ABSOLVED (adjective)
  The adjective ABSOLVED has 1 sense:

1. freed from any question of guiltplay

  Familiarity information: ABSOLVED used as an adjective is very rare.


 Dictionary entry details 


ABSOLVED (adjective)


Sense 1

Meaning:

Freed from any question of guilt

Synonyms:

absolved; clear; cleared; exculpated; exonerated; vindicated

Context example:

his official honor is vindicated

Similar:

clean-handed; guiltless; innocent (free from evil or guilt)


 Context examples 


Nay, more, if you all agree, later, you are absolved from the promise.

(Dracula, by Bram Stoker)

“And yet,” said I, smiling, “I cannot quite hold myself absolved from the charge of sensationalism which has been urged against my records.”

(The Adventures of Sherlock Holmes, by Sir Arthur Conan Doyle)

‘I promised my friend that I would say nothing of the matter, and a promise is a promise,’ said she; ‘but if I can really help her when so serious a charge is laid against her, and when her own mouth, poor darling, is closed by illness, then I think I am absolved from my promise.’

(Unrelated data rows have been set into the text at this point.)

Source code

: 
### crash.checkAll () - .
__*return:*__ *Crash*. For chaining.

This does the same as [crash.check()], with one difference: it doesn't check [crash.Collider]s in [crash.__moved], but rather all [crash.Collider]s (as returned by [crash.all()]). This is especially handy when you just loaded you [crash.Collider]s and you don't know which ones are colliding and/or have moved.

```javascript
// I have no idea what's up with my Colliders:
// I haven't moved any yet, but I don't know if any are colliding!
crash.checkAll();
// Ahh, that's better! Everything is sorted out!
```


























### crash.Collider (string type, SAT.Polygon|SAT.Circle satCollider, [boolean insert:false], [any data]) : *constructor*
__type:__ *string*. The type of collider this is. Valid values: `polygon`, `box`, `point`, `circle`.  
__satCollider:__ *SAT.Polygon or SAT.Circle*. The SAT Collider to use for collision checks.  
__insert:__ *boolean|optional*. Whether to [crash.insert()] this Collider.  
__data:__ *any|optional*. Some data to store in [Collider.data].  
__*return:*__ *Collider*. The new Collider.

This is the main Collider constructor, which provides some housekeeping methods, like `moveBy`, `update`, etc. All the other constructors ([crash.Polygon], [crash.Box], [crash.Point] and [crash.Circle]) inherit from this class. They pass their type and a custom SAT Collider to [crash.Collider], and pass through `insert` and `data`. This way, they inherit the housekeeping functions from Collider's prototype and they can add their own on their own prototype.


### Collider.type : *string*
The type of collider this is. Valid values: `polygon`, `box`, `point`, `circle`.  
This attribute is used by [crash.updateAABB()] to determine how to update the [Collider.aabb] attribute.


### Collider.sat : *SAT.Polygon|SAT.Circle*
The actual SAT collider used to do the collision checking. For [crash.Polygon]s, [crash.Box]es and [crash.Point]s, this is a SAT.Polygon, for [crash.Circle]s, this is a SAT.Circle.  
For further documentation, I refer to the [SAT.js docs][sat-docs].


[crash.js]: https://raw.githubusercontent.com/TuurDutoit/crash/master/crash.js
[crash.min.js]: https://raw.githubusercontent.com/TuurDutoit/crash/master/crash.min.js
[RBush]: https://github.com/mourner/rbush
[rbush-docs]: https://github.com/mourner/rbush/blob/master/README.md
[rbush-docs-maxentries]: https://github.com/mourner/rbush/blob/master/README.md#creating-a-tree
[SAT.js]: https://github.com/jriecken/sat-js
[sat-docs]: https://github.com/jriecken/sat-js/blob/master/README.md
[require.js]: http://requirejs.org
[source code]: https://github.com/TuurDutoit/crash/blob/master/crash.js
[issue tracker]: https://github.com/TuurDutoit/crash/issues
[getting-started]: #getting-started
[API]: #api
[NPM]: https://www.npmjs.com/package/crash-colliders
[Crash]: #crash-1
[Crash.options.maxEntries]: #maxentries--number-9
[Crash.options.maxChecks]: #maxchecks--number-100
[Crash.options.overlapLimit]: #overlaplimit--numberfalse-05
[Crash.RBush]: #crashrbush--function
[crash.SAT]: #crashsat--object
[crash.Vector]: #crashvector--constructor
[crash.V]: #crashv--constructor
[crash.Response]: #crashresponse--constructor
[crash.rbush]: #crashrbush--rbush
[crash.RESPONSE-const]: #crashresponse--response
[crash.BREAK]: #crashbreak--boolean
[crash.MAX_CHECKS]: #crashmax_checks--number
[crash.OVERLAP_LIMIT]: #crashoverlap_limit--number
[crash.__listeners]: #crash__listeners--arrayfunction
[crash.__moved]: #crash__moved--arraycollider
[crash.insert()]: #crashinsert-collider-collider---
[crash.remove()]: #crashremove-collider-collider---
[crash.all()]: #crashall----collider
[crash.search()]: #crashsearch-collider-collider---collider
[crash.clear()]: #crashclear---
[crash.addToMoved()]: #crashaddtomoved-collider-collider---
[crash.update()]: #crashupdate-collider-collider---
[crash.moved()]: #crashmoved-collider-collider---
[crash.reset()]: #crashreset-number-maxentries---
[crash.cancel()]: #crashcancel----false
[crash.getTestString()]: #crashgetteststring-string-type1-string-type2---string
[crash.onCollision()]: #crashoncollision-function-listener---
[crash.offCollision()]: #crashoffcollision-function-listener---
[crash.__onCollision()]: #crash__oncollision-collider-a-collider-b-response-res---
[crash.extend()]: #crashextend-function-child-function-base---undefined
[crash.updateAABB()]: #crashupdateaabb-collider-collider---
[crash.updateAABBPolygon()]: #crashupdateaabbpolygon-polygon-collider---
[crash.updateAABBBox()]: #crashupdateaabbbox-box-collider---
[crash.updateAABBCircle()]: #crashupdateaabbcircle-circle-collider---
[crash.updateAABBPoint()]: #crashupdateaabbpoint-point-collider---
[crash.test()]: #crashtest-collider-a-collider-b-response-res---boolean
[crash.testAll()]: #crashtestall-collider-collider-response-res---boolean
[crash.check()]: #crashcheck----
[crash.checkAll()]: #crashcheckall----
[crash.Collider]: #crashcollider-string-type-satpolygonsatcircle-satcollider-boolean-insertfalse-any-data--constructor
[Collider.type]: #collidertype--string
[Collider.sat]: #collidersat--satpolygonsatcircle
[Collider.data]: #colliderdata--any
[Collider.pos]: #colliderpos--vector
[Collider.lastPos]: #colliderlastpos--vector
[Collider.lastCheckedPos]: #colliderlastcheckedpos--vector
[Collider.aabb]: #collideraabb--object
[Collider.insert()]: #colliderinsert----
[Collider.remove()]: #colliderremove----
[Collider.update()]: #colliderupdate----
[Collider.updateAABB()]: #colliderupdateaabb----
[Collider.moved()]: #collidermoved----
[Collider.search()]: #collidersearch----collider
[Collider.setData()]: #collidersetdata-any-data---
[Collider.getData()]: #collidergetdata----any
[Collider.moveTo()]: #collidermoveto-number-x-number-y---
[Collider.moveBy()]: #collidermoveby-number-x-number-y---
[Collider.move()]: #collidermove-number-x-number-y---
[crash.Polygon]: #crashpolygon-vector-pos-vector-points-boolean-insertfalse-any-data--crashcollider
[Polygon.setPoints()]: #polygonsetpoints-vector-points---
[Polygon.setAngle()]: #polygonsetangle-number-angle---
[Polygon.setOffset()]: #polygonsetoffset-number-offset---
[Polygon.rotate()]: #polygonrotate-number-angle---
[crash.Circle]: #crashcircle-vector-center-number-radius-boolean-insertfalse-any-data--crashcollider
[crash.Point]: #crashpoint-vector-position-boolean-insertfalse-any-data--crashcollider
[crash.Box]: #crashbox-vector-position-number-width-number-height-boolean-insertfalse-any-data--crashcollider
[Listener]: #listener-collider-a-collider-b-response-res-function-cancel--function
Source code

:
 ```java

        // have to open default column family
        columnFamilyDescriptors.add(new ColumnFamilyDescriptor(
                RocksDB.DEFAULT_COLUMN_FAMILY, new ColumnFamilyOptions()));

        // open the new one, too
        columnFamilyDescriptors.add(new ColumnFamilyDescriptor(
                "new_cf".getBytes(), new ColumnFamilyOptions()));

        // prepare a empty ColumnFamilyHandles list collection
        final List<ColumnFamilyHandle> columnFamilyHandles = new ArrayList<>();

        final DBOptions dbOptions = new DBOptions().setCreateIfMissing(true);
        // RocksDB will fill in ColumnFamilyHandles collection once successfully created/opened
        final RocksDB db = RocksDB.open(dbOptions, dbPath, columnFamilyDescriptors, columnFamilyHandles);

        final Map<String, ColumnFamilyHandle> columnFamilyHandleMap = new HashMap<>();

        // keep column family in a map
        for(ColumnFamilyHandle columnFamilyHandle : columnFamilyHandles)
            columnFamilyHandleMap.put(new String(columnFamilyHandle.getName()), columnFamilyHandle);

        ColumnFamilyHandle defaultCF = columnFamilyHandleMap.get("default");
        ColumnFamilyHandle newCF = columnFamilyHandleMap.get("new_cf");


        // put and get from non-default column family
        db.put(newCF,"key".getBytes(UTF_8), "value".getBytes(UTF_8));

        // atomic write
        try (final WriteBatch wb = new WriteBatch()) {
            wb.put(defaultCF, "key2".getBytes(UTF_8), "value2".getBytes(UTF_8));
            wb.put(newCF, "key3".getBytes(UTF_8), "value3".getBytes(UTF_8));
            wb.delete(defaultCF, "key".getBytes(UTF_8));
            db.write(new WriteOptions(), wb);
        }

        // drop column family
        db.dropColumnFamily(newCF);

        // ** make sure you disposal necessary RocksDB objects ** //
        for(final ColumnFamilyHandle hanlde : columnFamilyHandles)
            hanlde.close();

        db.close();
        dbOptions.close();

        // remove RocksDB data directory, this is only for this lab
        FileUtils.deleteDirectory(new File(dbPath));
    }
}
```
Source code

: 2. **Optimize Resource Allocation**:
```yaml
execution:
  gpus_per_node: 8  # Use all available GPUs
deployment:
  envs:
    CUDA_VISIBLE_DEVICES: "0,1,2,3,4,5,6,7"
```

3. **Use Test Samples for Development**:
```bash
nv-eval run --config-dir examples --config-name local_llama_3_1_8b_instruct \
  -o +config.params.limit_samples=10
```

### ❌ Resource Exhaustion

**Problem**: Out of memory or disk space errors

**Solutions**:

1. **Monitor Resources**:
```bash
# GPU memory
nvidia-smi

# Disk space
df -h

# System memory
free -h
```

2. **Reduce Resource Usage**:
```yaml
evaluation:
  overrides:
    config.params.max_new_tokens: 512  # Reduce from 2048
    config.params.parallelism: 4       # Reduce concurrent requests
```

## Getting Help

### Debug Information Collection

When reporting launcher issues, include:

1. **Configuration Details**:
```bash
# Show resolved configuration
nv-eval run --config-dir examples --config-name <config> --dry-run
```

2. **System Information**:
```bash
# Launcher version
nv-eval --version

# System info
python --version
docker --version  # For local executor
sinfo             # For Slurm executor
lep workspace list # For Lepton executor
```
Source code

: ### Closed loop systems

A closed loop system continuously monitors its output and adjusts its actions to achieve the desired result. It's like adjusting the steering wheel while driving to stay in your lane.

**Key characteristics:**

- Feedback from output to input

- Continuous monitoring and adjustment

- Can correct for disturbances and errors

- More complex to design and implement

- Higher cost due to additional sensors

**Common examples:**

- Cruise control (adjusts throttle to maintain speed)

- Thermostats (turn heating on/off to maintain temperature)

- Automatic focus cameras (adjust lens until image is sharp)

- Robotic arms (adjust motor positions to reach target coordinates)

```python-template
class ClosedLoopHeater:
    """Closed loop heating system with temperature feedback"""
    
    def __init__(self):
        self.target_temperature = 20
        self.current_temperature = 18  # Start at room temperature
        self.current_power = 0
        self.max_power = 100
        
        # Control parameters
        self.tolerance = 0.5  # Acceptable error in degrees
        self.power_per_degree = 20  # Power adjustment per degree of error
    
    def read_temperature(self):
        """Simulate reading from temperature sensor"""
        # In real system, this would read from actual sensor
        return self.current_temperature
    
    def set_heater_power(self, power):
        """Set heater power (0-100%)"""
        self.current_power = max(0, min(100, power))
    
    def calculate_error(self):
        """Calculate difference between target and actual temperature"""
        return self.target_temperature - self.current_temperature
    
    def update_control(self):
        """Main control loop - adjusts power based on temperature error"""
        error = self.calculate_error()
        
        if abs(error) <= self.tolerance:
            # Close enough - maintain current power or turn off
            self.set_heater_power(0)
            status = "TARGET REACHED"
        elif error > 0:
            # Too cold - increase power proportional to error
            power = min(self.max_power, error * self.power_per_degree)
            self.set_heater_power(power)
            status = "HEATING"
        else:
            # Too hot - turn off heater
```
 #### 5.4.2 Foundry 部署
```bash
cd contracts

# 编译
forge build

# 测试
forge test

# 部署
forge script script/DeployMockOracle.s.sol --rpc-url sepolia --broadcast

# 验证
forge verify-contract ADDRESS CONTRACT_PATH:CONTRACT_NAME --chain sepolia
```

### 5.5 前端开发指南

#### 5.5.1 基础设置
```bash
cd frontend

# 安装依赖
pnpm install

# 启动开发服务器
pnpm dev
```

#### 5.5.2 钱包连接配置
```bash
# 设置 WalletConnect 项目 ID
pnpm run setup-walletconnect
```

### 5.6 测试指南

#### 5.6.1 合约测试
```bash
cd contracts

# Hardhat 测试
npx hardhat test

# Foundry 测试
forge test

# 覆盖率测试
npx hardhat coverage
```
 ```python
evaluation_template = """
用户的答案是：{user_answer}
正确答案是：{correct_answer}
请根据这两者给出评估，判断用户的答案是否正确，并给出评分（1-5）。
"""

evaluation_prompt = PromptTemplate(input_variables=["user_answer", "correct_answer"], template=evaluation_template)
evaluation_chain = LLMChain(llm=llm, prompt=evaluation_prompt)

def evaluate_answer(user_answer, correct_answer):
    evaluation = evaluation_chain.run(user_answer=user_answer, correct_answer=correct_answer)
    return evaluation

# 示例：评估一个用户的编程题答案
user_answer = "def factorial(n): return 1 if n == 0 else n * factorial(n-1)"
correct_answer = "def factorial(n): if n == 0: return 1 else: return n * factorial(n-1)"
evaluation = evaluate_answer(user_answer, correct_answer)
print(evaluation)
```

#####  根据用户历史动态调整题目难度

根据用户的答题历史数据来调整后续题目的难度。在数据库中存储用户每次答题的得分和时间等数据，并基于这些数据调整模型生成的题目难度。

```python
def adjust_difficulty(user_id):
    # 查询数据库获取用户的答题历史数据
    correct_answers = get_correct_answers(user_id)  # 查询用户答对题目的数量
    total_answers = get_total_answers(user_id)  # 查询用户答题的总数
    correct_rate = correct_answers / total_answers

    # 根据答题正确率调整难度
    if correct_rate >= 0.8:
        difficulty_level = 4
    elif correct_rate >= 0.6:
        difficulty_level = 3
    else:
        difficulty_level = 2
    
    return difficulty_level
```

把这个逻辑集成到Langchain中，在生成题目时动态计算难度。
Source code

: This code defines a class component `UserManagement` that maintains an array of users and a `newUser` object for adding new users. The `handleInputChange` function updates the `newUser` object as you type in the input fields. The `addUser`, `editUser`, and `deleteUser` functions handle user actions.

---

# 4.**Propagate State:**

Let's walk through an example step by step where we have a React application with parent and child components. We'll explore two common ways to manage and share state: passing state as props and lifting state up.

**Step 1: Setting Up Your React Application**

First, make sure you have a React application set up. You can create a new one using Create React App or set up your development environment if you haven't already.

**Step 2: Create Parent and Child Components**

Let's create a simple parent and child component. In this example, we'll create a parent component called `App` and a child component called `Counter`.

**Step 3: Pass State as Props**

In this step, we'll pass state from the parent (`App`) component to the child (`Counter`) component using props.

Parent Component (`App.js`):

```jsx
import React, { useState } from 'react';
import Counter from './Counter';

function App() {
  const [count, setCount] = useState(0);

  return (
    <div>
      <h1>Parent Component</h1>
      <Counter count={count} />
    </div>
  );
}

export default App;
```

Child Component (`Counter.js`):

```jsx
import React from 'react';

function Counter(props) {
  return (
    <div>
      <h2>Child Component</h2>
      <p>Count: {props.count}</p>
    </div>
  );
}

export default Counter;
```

(The Memoirs of Sherlock Holmes, by Sir Arthur Conan Doyle)

Hopeless of the future, I wished but this—that my Maker had that night thought good to require my soul of me while I slept; and that this weary frame, absolved by death from further conflict with fate, had now but to decay quietly, and mingle in peace with the soil of this wilderness.

(Jane Eyre, by Charlotte Brontë)

I lingered at the gates; I lingered on the lawn; I paced backwards and forwards on the pavement; the shutters of the glass door were closed; I could not see into the interior; and both my eyes and spirit seemed drawn from the gloomy house—from the grey-hollow filled with rayless cells, as it appeared to me—to that sky expanded before me,—a blue sea absolved from taint of cloud; the moon ascending it in solemn march; her orb seeming to look up as she left the hill-tops, from behind which she had come, far and farther below her, and aspired to the zenith, midnight dark in its fathomless depth and measureless distance; and for those trembling stars that followed her course; they made my heart tremble, my veins glow when I viewed them.

(Jane Eyre, by Charlotte Brontë)

"Well, Helen?" said I, putting my hand into hers: she chafed my fingers gently to warm them, and went on—If all the world hated you, and believed you wicked, while your own conscience approved you, and absolved you from guilt, you would not be without friends.